Swartz Alexander, Skelton Alice E, Mather George, Bosten Jenny M, Maule John, Franklin Anna
The Sussex Colour Group, The School of Psychology, University of Sussex, Brighton, BN1 9RH, UK.
Nature and Development Lab, The School of Psychology, University of Sussex, Brighton, BN1 9RH, UK.
Sci Rep. 2024 Aug 21;14(1):19368. doi: 10.1038/s41598-024-69689-6.

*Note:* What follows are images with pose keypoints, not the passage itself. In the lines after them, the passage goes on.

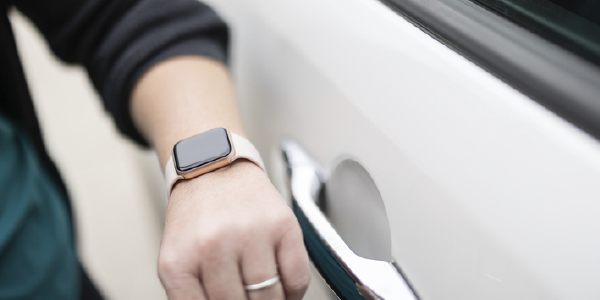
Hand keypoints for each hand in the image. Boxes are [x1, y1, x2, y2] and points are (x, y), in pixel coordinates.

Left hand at [157, 160, 309, 299]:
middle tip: (245, 294)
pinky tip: (281, 285)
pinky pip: (298, 279)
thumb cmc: (197, 217)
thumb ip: (194, 294)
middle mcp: (214, 247)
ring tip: (263, 293)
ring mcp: (251, 234)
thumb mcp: (179, 258)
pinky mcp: (283, 225)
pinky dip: (293, 292)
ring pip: (271, 298)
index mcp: (178, 262)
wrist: (215, 167)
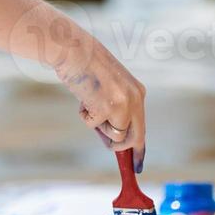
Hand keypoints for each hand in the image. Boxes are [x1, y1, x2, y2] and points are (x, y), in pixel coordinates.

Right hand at [56, 36, 147, 170]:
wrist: (73, 49)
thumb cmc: (84, 66)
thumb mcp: (106, 88)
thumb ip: (113, 110)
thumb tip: (111, 140)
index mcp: (138, 93)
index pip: (141, 127)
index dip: (139, 148)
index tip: (137, 165)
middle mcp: (136, 100)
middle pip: (134, 137)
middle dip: (119, 146)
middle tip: (108, 146)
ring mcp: (123, 105)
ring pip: (114, 135)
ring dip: (98, 126)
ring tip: (87, 104)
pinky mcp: (108, 108)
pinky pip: (94, 126)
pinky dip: (84, 116)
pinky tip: (81, 97)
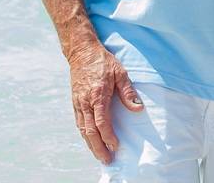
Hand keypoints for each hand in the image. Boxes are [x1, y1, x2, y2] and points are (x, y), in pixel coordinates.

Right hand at [68, 43, 143, 163]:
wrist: (82, 52)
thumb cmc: (102, 62)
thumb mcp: (120, 72)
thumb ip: (128, 91)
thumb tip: (138, 108)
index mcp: (97, 95)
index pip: (102, 121)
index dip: (108, 136)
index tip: (116, 146)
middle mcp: (85, 102)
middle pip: (90, 131)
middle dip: (98, 147)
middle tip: (107, 160)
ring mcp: (78, 103)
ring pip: (82, 129)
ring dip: (90, 144)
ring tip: (99, 156)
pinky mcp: (75, 103)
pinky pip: (79, 123)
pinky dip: (85, 135)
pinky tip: (90, 141)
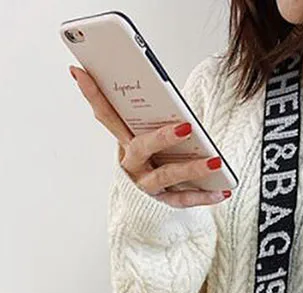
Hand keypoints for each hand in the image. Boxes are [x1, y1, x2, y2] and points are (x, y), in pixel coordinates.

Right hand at [69, 65, 230, 208]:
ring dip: (193, 168)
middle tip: (186, 127)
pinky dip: (204, 196)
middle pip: (140, 148)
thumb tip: (174, 103)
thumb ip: (153, 122)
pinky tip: (222, 189)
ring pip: (167, 176)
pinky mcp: (163, 203)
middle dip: (161, 137)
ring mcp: (146, 185)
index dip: (92, 94)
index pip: (105, 115)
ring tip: (216, 161)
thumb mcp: (148, 142)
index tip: (79, 71)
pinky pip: (184, 199)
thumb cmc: (154, 164)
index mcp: (124, 143)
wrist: (149, 211)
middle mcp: (131, 164)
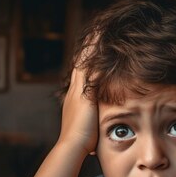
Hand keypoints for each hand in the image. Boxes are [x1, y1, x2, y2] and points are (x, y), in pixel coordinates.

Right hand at [57, 41, 98, 155]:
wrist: (71, 147)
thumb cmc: (81, 146)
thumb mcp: (87, 133)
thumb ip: (91, 130)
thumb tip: (93, 145)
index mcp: (75, 101)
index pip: (81, 78)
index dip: (86, 64)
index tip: (93, 53)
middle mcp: (74, 92)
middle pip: (80, 64)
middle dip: (88, 49)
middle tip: (96, 32)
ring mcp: (78, 90)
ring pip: (84, 61)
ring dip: (92, 46)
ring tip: (100, 30)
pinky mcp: (85, 91)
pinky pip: (91, 66)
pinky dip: (96, 54)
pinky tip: (104, 42)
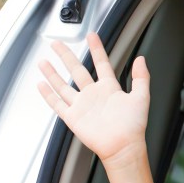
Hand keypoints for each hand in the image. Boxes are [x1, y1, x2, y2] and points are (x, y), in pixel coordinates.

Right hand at [37, 34, 150, 167]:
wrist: (123, 146)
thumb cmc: (134, 126)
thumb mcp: (141, 97)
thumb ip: (141, 77)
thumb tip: (141, 59)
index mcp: (110, 88)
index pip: (101, 64)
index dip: (97, 49)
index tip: (92, 36)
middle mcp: (94, 95)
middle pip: (77, 70)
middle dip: (67, 56)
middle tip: (58, 44)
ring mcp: (82, 105)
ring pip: (63, 85)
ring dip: (53, 73)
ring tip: (44, 61)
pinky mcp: (73, 117)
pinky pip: (57, 103)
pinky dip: (48, 94)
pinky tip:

Aesthetic judgements are partly predicted by image statistics, although the extent to which they are calibrated to the statistics of real-world scenes and the 'visual diet' of daily life is unclear. Here, we investigated the extent to which the beauty ratings of Western oil paintings from the JenAesthetics dataset can be accounted for by real-world scene statistics. We computed spatial and chromatic image statistics for the paintings and a set of real-world scenes captured by a head-mounted camera as participants went about daily lives. Partial least squares regression (PLSR) indicated that 6-15% of the variance in beauty ratings of the art can be accounted for by the art's image statistics. The luminance contrast of paintings made an important contribution to the PLSR models: paintings were perceived as more beautiful the greater the variation in luminance. PLSR models which expressed the art's image statistics relative to real-world scene statistics explained a similar amount of variance to models using the art's image statistics. The importance of an image statistic to perceived beauty was not related to how closely art reproduces the value from the real world. The findings suggest that beauty judgements of art are not strongly calibrated to the scene statistics of the real world.
审美判断部分由图像统计数据预测,尽管它们与现实世界场景的统计数据以及日常生活的“视觉体验”的校准程度尚不清楚。在这里,我们研究了来自JenAesthetics数据集的西方油画的美感评分在多大程度上可以由现实世界场景统计数据来解释。我们计算了这些油画以及参与者在日常生活中佩戴头戴式相机拍摄的一组现实世界场景的空间和色彩图像统计数据。偏最小二乘回归(PLSR)表明,艺术作品美感评分中6%-15%的方差可以由其图像统计数据来解释。油画的亮度对比度对PLSR模型有重要贡献:亮度变化越大,油画被认为越美。相对于现实世界场景统计数据来表达艺术作品图像统计数据的PLSR模型,与使用艺术作品图像统计数据的模型解释的方差量相似。图像统计数据对感知美的重要性与艺术对现实世界价值的再现程度无关。研究结果表明,艺术作品的审美判断并未与现实世界的场景统计数据紧密校准。